Restorative Justice Fund


Restorative Justice Fund helps local government, law enforcement, and justice stakeholders design a justice system that is efficient, cost-effective, and equitable.


Despite the term being coined in the 70s, Restorative Justice is still a burgeoning field with tremendous potential to change our criminal justice system. Alongside the practical applications of RJ to wrongdoing in our country, there is also the work of fundamentally changing how we feel about people who commit crimes and understanding how our response reflects our values.

Restorative Justice Fund offers valuable training to criminal justice stakeholders, community groups, government staffers, and non-profit organizations to enable them to understand the benefit of RJ practices and begin the work of shifting beliefs regarding crime, conflict, punishment, and healing.


Despite the decades-long uptick in arrests, prosecutions, and incarcerations in the US, we are still lackluster in our effort to understand who is coming into our criminal justice system, for what, and what happens during the course of generations of criminal justice involvement.

Restorative Justice Fund helps jurisdictions and criminal justice stakeholders understand trends in crime and criminal justice policy by diving deep into their data. Much of the spotlight is given to the back end of criminal justice - recidivism, incarceration, and reentry. We focus on data found at the front end - risk factors related to health and economics, demographics, geographics, and sophisticated mapping - to empower justice stakeholders to plan and respond to wrongdoing in a restorative and compassionate way.

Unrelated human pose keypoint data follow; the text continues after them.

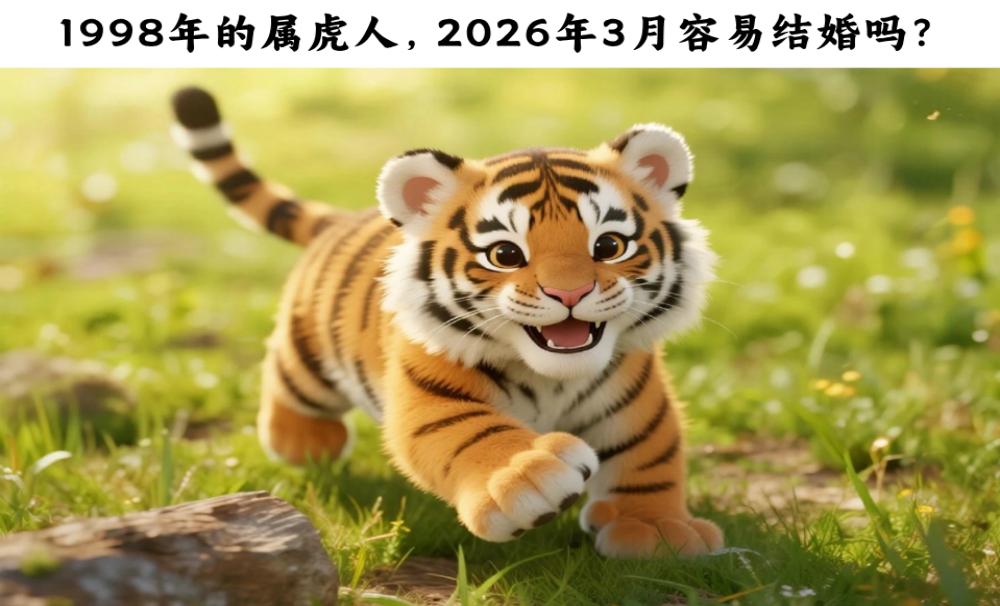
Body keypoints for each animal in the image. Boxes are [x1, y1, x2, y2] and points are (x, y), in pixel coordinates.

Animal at [170, 86, 723, 558]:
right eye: (505, 254)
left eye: (608, 246)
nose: (569, 293)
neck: (554, 377)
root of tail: (343, 219)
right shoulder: (434, 396)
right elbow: (473, 434)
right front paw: (527, 478)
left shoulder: (638, 400)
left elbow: (650, 456)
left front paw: (656, 531)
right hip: (308, 354)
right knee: (287, 380)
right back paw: (306, 442)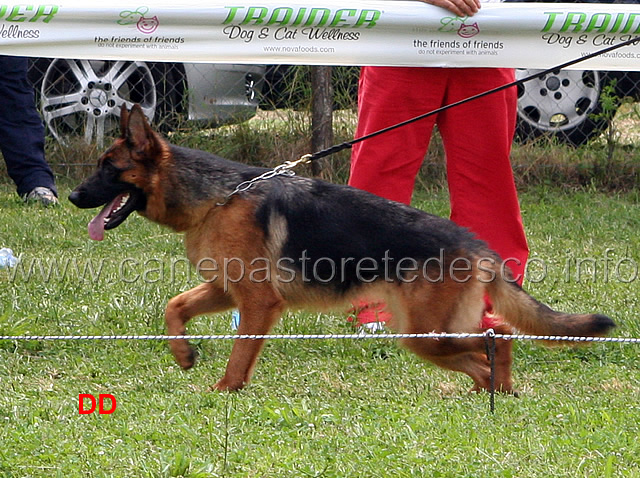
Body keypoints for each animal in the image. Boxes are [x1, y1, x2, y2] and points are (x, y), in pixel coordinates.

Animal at [70, 105, 616, 392]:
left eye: (107, 167)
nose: (72, 197)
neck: (216, 196)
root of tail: (477, 245)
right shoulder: (226, 290)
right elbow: (174, 306)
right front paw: (184, 354)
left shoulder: (257, 303)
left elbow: (237, 359)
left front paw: (224, 394)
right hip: (426, 336)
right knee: (492, 340)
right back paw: (492, 397)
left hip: (423, 335)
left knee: (496, 336)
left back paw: (496, 393)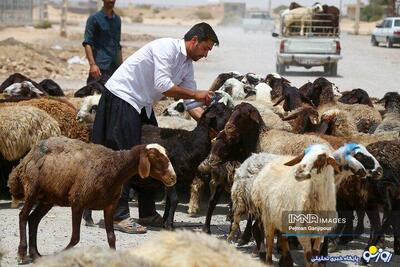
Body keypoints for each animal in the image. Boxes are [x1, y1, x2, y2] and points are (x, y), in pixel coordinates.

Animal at [7, 137, 177, 264]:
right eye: (154, 157)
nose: (173, 178)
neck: (115, 168)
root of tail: (28, 156)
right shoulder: (77, 201)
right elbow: (75, 238)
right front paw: (60, 254)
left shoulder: (110, 206)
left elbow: (111, 237)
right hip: (32, 190)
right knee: (23, 216)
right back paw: (22, 254)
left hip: (48, 198)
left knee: (33, 219)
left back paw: (35, 255)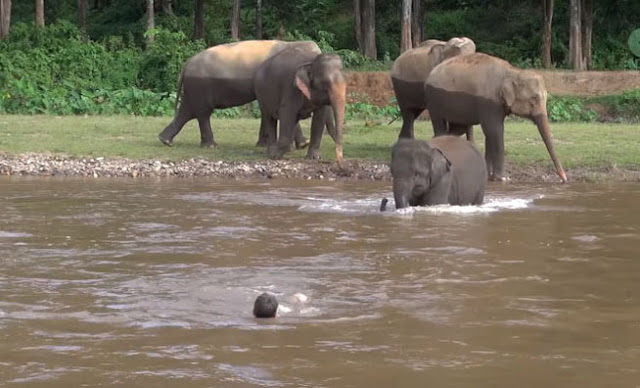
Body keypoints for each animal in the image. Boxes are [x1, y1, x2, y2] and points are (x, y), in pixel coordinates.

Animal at [156, 39, 316, 149]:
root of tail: (186, 65)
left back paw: (165, 141)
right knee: (202, 113)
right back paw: (211, 146)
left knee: (187, 111)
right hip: (199, 86)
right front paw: (304, 144)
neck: (290, 44)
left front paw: (262, 145)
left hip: (193, 88)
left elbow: (267, 108)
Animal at [428, 52, 568, 183]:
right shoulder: (489, 102)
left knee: (456, 129)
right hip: (434, 100)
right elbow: (495, 130)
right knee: (440, 126)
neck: (512, 71)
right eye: (534, 98)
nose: (564, 179)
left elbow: (491, 133)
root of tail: (431, 73)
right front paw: (503, 178)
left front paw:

Despite growing interest in criminal justice reform, there remains a vacuum in terms of practical, restorative solutions to our most intractable justice issues. Restorative Justice Fund provides opportunities for stakeholders to look at the data that is being collected to design and deploy groundbreaking restorative programs that promote efficiency, cost-effectiveness, and equity. These programs can be implemented at

  • the front end of the justice system, either before someone is arrested or charged with a crime.
  • in the middle, such as in a courtroom before trial or at sentencing.
  • at the back end of the justice system, when a person is in prison or returns to society after incarceration.